Violence Against Women and Girls (VAWG) occurs all over the world. According to the UN Women, one in three women are estimated to have experienced violence during their life time. VAWG is widely underreported often times, both in normal and emergency stages — the ongoing COVID-19 pandemic, (herein after referred to as “COVID”) has worsened the situation and the reporting of it. As of World Health Organization (WHO) and the UN Women, in comparison, women and girls are more vulnerable due to Covid-19 lock down. UN Women reported that due to the COVID, calls to domestic violence helpline centers and reports to police and shelter homes have increased tremendously.
VAWG is a big concern in Nepal even before COVID, but it has worsened after the lock-down measures or quarantines. Confinement of the family members within the house, restricted movement and social isolation have led to the limited access to peer support. Family economic situation is also weakened due to the loss of jobs and regular incomes. Stress has increased within the family members due to some starting to work from home or due to those with loss of jobs and nothing much to do. This has exacerbated VAWG —especially those who are with an abusive partners.
According to the UNFPA report, “for every 3 months the lock down continues, an additional 15 million cases of gender-based violence are expected”. As reported by the UN, a 24 hour helpline service (calling 1145 to report the violence) run by Nepal’s National Women Commission (NWC) reported that calls related to domestic violence after COVID lockdown has doubled. However, due to the movement restrictions, women are not able to report on time for a help or an escape. Even if they are able to help, the support systems (police, health service, judicial, civil society organizations) also have difficulty in providing the first-hand immediate support; firstly due to their lock-down situation and secondly their priority have shifted now due to COVID.

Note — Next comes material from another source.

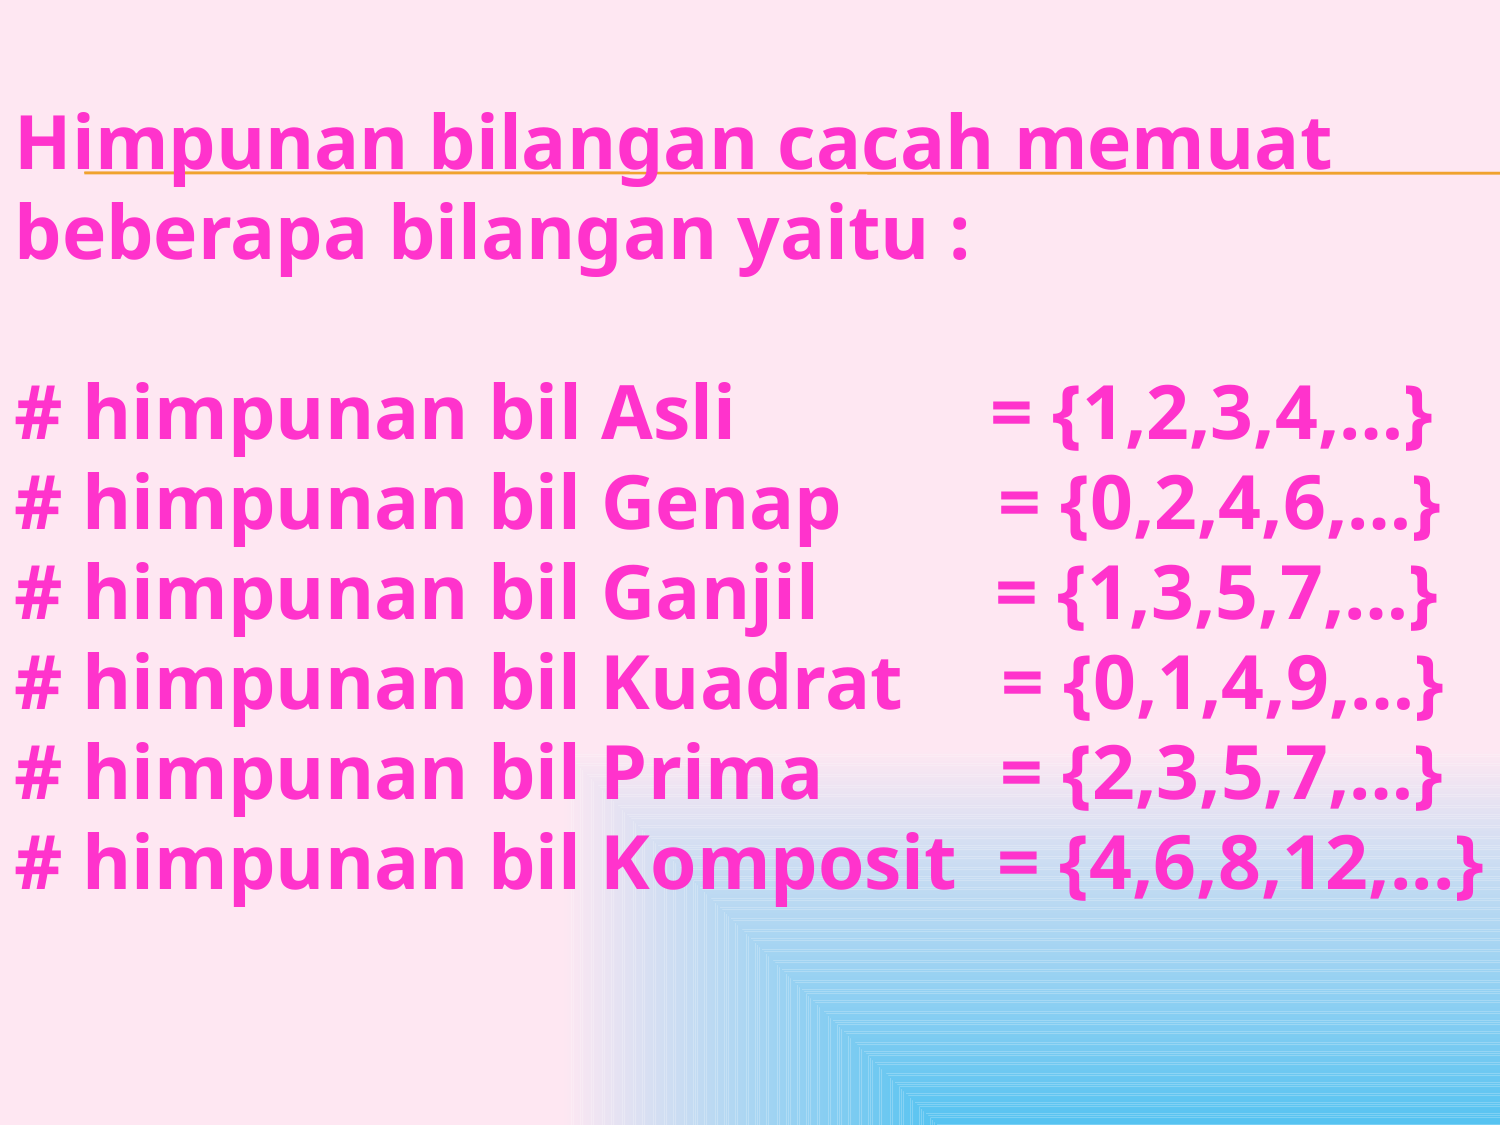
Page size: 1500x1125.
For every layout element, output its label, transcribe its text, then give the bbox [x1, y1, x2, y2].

text_box Himpunan bilangan cacah memuat beberapa bilangan yaitu : # himpunan bil Asli = {1,2,3,4,…} # himpunan bil Genap = {0,2,4,6,…} # himpunan bil Ganjil = {1,3,5,7,…} # himpunan bil Kuadrat = {0,1,4,9,…} # himpunan bil Prima = {2,3,5,7,…} # himpunan bil Komposit = {4,6,8,12,...} [0, 87, 1500, 913]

As a way forward, under the COVID (pandemic) response plan, the control and management of VAWG needs to be prioritized. The helpline support shelters should be immediately accessible to those in need without disruption. Public awareness in terms of VAWG should be made from different platforms such as mass media mobilization or widespread dissemination of digital platforms including the strict implementation of the rules and regulations to penalize the perpetrators. Preventive measures should be more of a bottom-up approach such as mobilization of mother or sister’s groups to prevent the violence. As a top-down approach, Nepal’s government, now being federal, should also pay special attention to monitor, prevent and manage VAWG.